Use the entries below and reproduce exactly the lines from the one containing "ring tip: (537, 209)" down to the one containing "thumb ip: (268, 185)", both of them included.

───── PROVIDED DATA

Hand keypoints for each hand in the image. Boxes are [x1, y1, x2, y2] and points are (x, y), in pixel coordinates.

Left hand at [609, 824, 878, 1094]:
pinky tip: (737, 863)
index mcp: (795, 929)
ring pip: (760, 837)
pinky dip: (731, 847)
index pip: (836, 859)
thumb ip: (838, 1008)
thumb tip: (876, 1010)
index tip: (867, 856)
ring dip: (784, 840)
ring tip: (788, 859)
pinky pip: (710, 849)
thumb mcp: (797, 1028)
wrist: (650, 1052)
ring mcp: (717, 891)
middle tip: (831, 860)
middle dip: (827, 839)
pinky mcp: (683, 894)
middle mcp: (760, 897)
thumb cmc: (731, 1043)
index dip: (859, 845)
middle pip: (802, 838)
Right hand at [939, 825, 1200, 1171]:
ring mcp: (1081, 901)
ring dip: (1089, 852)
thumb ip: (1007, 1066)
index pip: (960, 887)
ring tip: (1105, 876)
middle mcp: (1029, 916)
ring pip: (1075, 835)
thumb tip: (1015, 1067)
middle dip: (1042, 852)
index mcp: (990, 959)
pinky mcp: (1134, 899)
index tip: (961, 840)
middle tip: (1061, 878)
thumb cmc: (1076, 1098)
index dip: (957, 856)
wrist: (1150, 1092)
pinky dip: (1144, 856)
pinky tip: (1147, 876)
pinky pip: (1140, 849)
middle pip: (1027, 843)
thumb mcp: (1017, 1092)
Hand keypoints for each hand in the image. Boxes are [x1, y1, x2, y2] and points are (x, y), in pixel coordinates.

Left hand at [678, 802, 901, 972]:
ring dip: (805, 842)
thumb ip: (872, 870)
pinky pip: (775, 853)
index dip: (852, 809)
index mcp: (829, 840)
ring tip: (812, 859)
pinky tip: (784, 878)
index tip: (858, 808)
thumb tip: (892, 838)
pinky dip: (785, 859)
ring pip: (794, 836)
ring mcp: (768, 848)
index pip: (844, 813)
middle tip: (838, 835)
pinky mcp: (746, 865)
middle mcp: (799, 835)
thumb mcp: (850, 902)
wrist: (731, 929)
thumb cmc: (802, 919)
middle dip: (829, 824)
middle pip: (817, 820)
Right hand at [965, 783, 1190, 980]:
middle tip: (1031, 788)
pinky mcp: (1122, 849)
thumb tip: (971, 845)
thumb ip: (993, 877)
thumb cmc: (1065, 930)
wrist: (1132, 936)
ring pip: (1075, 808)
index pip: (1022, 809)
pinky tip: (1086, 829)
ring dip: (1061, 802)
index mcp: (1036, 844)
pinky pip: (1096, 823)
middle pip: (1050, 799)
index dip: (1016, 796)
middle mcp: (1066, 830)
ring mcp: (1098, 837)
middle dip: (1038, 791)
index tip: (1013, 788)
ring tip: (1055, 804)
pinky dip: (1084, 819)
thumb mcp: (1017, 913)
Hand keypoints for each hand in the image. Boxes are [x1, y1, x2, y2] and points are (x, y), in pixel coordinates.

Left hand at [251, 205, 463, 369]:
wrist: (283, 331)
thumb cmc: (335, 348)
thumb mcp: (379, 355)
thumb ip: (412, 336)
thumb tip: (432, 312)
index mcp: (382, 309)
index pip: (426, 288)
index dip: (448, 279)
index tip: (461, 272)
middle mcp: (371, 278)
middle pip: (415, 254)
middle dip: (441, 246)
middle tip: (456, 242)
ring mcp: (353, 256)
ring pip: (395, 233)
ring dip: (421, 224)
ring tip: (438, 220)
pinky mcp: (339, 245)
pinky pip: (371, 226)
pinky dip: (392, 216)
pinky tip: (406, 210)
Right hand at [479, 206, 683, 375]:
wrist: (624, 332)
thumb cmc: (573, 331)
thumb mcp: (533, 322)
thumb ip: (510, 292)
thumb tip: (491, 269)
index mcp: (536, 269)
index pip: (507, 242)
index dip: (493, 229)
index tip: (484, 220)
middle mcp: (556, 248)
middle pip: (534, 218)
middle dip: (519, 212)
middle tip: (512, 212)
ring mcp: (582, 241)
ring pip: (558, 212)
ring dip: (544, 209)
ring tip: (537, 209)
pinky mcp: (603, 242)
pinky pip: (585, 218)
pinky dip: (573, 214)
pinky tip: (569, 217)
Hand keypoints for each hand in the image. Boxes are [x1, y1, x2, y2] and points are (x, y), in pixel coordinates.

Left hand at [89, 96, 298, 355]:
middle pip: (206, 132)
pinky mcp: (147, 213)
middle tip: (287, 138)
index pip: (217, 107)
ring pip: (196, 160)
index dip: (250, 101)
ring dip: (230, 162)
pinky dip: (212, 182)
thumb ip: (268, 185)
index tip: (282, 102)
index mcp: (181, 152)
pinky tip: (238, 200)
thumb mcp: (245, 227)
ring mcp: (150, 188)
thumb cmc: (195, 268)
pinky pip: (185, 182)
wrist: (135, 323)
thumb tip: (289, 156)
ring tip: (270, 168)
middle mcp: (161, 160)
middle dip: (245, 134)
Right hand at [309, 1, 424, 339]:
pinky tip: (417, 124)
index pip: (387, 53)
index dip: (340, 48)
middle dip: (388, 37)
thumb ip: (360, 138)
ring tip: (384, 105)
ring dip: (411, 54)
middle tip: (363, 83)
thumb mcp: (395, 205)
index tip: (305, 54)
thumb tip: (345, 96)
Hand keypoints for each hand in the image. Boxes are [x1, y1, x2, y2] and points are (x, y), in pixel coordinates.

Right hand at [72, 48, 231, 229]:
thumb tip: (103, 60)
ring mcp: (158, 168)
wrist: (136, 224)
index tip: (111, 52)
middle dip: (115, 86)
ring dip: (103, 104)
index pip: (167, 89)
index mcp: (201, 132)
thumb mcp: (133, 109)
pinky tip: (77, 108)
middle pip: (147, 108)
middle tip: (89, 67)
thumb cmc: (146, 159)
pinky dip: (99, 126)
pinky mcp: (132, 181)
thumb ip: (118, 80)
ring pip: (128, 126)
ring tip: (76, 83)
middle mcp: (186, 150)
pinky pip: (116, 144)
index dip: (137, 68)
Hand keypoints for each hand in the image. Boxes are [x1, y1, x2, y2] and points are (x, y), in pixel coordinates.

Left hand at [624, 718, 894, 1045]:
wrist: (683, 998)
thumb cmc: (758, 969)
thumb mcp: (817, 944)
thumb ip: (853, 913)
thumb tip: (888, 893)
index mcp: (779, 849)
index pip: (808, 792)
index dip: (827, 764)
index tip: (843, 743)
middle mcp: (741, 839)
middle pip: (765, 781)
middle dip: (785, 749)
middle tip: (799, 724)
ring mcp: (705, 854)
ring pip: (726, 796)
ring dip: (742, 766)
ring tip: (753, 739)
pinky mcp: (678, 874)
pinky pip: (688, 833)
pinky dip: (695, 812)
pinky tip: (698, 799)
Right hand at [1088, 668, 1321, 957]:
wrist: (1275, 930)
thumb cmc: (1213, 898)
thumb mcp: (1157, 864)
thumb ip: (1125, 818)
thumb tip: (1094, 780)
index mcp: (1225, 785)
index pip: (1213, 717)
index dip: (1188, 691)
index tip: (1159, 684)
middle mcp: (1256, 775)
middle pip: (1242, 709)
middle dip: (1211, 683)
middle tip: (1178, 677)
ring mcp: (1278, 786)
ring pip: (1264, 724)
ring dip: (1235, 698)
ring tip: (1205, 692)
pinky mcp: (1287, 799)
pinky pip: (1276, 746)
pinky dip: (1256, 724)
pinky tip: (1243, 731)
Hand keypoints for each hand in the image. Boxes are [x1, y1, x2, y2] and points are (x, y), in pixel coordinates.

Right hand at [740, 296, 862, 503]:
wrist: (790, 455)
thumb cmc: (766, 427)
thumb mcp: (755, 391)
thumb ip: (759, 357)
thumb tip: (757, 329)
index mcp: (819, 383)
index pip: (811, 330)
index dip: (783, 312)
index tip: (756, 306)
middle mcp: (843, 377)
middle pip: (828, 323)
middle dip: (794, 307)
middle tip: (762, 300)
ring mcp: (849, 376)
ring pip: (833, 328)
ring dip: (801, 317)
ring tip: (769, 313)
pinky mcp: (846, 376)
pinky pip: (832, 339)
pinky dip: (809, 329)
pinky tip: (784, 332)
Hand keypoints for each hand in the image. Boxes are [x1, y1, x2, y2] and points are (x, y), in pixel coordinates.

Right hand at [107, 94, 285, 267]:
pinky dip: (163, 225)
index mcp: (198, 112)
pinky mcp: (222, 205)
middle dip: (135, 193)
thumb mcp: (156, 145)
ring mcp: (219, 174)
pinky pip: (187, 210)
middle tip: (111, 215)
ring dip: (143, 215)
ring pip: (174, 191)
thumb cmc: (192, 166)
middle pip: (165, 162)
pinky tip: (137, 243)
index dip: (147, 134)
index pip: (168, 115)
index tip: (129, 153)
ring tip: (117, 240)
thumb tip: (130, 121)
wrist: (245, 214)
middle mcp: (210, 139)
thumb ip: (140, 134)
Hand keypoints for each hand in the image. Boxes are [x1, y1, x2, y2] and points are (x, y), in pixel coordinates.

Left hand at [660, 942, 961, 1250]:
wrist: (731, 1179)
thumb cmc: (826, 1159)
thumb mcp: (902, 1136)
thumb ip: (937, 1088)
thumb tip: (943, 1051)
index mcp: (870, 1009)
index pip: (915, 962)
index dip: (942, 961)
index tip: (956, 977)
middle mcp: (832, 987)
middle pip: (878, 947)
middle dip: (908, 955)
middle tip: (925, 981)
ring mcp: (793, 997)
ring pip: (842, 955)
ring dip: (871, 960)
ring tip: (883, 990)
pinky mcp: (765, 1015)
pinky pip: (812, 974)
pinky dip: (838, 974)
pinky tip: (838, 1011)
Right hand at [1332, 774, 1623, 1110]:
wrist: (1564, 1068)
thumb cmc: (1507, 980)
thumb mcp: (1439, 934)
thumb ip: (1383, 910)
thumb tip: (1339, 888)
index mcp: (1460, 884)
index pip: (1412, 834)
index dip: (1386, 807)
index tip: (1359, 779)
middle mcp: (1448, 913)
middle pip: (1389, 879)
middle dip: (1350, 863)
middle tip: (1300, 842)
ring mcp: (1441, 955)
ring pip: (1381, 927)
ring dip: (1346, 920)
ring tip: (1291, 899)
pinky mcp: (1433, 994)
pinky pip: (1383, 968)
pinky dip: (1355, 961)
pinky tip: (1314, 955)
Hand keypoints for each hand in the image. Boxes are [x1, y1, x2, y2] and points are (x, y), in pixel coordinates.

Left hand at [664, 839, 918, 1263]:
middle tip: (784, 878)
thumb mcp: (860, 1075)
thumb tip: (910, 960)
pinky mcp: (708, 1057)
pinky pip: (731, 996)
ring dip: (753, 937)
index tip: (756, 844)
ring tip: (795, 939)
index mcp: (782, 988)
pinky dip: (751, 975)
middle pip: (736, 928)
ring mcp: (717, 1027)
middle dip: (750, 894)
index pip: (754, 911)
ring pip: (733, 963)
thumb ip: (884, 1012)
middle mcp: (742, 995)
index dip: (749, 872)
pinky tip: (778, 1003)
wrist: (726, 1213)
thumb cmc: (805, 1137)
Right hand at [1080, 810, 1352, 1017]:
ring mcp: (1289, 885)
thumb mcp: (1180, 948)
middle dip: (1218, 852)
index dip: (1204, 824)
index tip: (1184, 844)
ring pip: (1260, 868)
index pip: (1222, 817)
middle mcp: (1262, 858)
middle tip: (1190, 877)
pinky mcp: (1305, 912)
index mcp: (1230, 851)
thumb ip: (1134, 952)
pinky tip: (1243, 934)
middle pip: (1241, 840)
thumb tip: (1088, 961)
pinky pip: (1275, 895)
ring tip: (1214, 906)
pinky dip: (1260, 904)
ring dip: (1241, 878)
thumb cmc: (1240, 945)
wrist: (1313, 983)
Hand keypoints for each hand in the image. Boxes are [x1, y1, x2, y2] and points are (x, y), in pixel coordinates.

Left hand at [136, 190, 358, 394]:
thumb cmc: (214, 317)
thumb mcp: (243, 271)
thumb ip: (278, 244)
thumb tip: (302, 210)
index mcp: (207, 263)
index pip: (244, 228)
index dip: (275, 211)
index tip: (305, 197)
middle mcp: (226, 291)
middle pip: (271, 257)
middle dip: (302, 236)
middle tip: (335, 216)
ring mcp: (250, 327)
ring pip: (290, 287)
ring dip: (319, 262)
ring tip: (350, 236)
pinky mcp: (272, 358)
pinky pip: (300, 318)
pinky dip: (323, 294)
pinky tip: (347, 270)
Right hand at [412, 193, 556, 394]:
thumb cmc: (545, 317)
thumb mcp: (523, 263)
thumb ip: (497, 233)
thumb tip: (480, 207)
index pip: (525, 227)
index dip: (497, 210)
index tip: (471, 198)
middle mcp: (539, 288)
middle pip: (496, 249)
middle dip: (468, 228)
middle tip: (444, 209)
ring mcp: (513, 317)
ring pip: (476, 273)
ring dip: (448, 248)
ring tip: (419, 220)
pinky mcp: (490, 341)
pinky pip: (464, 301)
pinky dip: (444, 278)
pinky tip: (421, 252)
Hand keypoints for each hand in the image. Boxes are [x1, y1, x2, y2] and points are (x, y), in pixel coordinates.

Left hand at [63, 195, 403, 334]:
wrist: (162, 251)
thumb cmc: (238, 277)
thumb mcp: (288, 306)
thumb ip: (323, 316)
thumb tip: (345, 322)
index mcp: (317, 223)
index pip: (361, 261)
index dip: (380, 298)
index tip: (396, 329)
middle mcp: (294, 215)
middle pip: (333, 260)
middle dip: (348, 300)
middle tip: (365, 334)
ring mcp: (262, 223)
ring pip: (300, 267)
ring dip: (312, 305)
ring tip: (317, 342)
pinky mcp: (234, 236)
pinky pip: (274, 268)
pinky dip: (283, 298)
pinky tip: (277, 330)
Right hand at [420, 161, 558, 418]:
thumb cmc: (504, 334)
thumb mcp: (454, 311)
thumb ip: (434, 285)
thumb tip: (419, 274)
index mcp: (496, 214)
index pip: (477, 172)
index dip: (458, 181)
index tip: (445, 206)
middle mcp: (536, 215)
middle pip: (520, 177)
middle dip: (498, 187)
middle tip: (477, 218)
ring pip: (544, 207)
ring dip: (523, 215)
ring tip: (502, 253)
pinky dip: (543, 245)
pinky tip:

──────────

YOUR RESPONSE:
ring tip: (537, 209)
pinky mcp: (603, 242)
pinky pip: (585, 218)
pinky dip: (573, 214)
pinky tip: (569, 217)
Hand keypoints for each hand in the image. Boxes are [x1, y1, x2, y2] and points are (x, y), in pixel coordinates.

Left hand at [89, 96, 298, 355]:
middle pip: (206, 132)
pinky mcp: (147, 213)
middle tip: (287, 138)
index pip: (217, 107)
ring pip: (196, 160)
index dip: (250, 101)
ring dip: (230, 162)
pinky dip: (212, 182)
thumb ip: (268, 185)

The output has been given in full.